PERLA YANET ROSALES MEDINA
Durante los más de cinco años que estudié el idioma ruso, Larissa, mi maestra, continuamente hacía referencia a los verbos transitivos y, si bien los podía identificar, nunca me pregunté qué significaba que un verbo fuera transitivo. Toda mi vida me vi inclinada más hacia los números que hacia las letras. No obstante, confieso que la madurez personal y, si me permiten los sabios y viejos decirlo, la madurez intelectual (convencida de que no existe un límite superior en ninguno de los casos), me ha llevado a buscar refugio y trinchera en la palabra. Digo esto para justificar que, en toda mi formación, nunca investigué qué eran los verbos transitivos. Es entonces que lo hago ahora; el verbo transitivo denota un estado o evento que requiere la existencia de dos participantes o argumentos. Luego de leer este significado, encuentro tan poética la definición que Ibon Lubiaur da al verbo amar en el texto “Hacia una teoría hermenéutica del amor: los poemas para un cuerpo de Luis Cernuda”, erigiéndolo como el verbo eternamente transitivo.
Aunque nos cueste aceptarlo, la verdad es que, en nuestra época, donde las personas se unen por amor, éste se vuelve un foco de atención en toda praxis humana, siendo objeto de composiciones musicales, de películas, de libros, incluso, de investigaciones científicas.
Desde el punto de vista científico, el amor se explica a través de procesos cerebrales; en las primeras etapas del enamoramiento, las partes más primitivas del cerebro están activas, generando una respuesta neuronal muy similar a la de una adicción. Neurotransmisores como la dopamina, la serotonina, la oxitocina y algunos otros nos mantienen en un estímulo que deja fuera la parte prefrontal del cerebro, la cual es la encargada de tomar buenas decisiones. Esta parte del cerebro, encargada de pensar con sobriedad, suele tener más peso luego de dos a cinco años de relación.
Cuando se trata del amor, existen al menos dos premisas. La primera sostiene que el amor es este estado de enamoramiento pasional y lleno de emociones a flor de piel, defendida de manera engañosa por Fréderic Beigbeder en “El amor dura tres años”. La otra interpretación popular sobre el amor nos dice que es aquello que surge cuando las respuestas primitivas del cerebro cesan, dando lugar a un estado de plenitud y certeza.

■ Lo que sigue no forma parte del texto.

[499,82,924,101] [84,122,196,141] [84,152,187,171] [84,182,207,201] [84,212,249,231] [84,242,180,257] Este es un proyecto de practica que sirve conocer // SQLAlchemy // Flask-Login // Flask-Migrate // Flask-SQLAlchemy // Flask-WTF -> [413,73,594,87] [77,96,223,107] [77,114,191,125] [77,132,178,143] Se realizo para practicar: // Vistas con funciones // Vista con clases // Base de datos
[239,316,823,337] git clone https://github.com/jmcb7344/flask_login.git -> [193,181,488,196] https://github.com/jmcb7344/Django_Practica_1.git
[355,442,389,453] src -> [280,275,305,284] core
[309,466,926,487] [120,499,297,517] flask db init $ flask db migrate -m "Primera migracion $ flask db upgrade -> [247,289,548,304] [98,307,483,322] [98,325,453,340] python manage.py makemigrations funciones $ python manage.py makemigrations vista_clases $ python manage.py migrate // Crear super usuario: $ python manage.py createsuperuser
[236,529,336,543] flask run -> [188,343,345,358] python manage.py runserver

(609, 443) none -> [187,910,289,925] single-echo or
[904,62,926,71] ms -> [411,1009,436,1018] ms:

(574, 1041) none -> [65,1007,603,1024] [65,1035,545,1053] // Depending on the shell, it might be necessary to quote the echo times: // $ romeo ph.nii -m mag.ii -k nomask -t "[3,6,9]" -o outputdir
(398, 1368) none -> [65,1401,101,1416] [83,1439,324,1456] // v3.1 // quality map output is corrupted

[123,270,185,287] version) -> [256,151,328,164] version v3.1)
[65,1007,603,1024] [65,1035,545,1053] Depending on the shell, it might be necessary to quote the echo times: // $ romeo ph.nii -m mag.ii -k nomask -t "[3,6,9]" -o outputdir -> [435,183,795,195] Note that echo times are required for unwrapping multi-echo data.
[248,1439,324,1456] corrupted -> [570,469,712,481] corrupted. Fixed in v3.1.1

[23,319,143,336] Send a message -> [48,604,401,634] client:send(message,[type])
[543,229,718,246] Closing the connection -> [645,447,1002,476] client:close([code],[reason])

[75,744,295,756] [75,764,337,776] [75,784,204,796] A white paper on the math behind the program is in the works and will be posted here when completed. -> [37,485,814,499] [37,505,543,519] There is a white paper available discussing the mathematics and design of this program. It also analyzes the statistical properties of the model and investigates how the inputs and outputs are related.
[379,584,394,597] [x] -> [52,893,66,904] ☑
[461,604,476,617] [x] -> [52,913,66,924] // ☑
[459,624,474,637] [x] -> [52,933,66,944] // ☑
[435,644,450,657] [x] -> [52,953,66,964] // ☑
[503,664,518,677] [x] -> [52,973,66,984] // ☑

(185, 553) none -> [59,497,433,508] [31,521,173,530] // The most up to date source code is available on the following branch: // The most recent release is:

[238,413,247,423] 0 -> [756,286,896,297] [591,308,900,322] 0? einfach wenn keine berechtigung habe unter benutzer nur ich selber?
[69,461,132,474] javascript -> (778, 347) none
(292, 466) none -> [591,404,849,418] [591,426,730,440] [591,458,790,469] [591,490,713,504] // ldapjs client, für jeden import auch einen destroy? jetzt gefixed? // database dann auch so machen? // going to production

Hasta el momento, hemos hablado puramente del amor romántico (aclaro que no me refiero a la teoría del amor idealizado, sino más bien al de pareja). Sin embargo, amor es también el verbo con el que hacemos hincapié en los lazos que guardamos con nuestros amigos, con nuestra familia, con nuestros animales y con todos aquellos con quienes deseamos compartir la vida.
A pesar de que el amor de pareja y hacia otros seres es tan distinto y lo podemos llenar de significaciones, me he tomado el atrevimiento de describirlo de la siguiente forma:
Amar es libertad,
La libertad es calma,
Presencia,
Observar,
Ser auténtico, ser cuidadoso.
Amar es la aceptación del otro en lo espontáneo.
Estas palabras aquí plasmadas son producto de una experiencia de amor en la camaradería, se construyeron en una plática con Pancho, quien siempre ha estado presente, ha sido observador, auténtico, libre, cuidadoso y, sobre todo, un gran amigo. En el reflejo de estas vivencias, surge la percepción de que el amor, desde la complejidad científica que reside en nuestros cerebros hasta la poesía inherente en el verbo “amar”, nos zampa en un lago interpretativo.
En este lago, las aguas reflejan las múltiples facetas del amor: su profundidad insondable, las corrientes apasionadas y las orillas serenas.